Something that would be banned if I WAS IN CHARGE: those radio and TV quizzes where there are three answers and two are obviously wrong, because there’s some law preventing people from just doing prize draws on TVs. Either change the law or bring proper quizzes back. Bah.


  1. 1
    alext on 3 Aug 2006 #

    I always assumed this was to encourage as many people as possible to text in because they all think ‘that’s easy’. Actually, I see what you mean, they can’t just say ‘text in and pay 50p to be entered in a draw’.

  2. 2
    katstevens on 3 Aug 2006 #

    I used to ring in all the time for the early morning GMTV quizzes when I was small (small enough not to understand phone charges but large enough for it not to be TV-AM); I thought I was dead clever cos I always knew the answers.

  3. 3
    Pete Baran on 3 Aug 2006 #

    I’d be interested on the psychological differences between “winning a raffle” and “winning a competition” no matter how low the level of skill is. I bet one gets people texting more.

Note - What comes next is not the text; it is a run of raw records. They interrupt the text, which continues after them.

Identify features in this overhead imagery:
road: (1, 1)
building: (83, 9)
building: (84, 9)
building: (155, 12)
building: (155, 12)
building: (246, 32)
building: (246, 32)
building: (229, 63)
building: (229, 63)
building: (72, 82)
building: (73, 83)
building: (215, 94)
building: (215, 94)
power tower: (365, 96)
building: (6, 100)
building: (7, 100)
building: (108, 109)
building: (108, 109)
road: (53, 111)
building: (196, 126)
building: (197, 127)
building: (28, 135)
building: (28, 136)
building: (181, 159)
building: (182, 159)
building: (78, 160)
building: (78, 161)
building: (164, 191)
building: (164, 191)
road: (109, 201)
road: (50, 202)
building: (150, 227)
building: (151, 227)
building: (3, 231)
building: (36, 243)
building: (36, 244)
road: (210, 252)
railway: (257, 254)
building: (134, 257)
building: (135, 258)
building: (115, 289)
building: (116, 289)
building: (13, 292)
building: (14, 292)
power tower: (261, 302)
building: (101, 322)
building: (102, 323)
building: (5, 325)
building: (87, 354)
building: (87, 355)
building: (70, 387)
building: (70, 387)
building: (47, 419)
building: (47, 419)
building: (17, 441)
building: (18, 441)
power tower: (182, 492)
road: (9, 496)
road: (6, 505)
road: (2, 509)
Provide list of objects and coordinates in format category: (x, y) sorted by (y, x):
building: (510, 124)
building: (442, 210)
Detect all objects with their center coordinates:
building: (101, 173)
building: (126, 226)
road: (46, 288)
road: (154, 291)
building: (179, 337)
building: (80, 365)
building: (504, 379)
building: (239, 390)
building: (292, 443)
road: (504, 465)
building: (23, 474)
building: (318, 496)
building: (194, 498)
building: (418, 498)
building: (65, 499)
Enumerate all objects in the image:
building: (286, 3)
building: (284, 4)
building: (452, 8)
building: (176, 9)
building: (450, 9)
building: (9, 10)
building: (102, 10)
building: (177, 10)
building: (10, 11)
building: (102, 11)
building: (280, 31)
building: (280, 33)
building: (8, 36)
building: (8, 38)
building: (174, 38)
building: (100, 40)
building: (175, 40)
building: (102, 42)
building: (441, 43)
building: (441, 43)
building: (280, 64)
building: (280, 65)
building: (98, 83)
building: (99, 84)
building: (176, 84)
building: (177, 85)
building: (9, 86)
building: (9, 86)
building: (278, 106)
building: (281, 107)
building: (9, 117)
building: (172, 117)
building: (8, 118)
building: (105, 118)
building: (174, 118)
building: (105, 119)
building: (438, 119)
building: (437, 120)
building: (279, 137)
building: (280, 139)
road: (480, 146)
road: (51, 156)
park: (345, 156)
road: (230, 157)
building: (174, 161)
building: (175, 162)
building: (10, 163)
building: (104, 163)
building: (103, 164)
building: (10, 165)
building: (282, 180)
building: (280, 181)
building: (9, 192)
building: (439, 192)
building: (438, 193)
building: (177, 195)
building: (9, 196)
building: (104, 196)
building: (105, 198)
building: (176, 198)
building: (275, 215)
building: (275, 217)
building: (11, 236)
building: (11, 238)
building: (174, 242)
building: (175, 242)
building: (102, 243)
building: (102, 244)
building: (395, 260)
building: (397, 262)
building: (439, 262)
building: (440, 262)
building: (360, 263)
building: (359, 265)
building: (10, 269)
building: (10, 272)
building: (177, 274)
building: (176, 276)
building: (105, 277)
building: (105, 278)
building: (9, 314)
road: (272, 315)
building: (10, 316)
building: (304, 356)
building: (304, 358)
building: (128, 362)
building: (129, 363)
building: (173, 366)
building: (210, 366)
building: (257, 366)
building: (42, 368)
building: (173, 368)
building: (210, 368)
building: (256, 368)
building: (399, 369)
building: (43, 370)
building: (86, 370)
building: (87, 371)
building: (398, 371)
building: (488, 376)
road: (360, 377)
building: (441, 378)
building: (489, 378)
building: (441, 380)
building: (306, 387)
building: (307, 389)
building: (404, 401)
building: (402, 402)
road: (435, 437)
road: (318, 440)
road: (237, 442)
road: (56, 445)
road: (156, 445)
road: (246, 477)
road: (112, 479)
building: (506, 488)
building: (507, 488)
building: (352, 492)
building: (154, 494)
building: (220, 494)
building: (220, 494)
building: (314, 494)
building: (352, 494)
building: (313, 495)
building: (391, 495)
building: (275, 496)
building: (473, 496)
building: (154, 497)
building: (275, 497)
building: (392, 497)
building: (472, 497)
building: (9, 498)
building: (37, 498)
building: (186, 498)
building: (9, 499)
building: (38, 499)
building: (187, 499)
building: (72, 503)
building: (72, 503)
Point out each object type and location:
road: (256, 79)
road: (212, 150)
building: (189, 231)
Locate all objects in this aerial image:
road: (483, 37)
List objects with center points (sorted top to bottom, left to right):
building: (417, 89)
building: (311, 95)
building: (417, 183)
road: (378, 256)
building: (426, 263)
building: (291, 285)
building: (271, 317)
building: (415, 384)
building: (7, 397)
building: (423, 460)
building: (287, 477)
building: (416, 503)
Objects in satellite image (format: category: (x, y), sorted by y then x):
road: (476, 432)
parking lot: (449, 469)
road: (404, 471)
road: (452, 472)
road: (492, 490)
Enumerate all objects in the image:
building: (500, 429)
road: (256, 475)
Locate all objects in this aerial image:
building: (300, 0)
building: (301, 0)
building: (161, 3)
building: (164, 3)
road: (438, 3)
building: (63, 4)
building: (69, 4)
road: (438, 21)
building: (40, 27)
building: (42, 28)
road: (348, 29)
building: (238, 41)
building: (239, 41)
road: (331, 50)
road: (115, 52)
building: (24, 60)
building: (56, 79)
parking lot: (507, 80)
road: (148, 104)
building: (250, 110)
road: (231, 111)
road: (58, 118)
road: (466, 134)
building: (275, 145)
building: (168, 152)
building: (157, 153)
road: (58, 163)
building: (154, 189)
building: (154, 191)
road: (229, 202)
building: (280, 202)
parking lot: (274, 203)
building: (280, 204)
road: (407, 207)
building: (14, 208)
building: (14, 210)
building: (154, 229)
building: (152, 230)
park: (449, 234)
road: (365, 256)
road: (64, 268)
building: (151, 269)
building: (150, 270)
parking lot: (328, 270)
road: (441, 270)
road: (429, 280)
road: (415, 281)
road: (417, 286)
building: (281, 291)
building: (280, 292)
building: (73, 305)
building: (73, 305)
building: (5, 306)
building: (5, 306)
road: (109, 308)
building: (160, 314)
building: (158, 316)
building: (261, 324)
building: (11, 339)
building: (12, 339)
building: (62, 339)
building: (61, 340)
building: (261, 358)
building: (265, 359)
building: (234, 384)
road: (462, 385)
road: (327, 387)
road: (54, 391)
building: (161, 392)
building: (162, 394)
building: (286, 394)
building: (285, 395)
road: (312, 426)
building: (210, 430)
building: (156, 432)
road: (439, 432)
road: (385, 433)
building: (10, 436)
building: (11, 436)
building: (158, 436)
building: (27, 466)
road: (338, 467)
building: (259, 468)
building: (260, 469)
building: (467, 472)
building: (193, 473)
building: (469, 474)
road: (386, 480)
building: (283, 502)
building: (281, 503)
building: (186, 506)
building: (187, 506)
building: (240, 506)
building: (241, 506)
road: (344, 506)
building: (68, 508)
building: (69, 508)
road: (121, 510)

    (Grumpy Old Tom!!! Its just a miniscule bit of fun).

  4. 4
    Mark M on 3 Aug 2006 #

    I remember hearing (a year or two ago) that there was going to be a change in the law on this, coming into effect in 2007, but I can’t find any evidence of one. – Mark M

  5. 5
    Martin Skidmore on 4 Aug 2006 #

    Yes, there has to be an element of skill in these damn things.

    Is the writer of the post:
    A) Tom Ewing?
    B) Batman?
    C) Jesus Christ?

  6. 6
    Mark M on 5 Aug 2006 #

    Found it. It’s covered in the 2005 Gambling Act, which comes into force in 2007. It’s mentioned in this piece (http://media.guardian.co.uk/broadcast/story/0,,1739038,00.html) and the act itself is at http://www.opsi.gov.uk/ACTS/acts2005/20050019.htm but I can’t say I’ve got the patience to find what it really says… – Mark M (one day I’ll learn how to do nice links)

  7. 7
    Pete Baran on 12 Sep 2006 #

    Key part of the act boils down to the following:

    (5) A process which requires persons to exercise skill or judgment or to display knowledge shall be treated for the purposes of this section as relying wholly on chance if-

    (a) the requirement cannot reasonably be expected to prevent a significant proportion of persons who participate in the arrangement of which the process forms part from receiving a prize, and

    (b) the requirement cannot reasonably be expected to prevent a significant proportion of persons who wish to participate in that arrangement from doing so.

    If it relies on chance it is a lottery, which comes under gambling rules.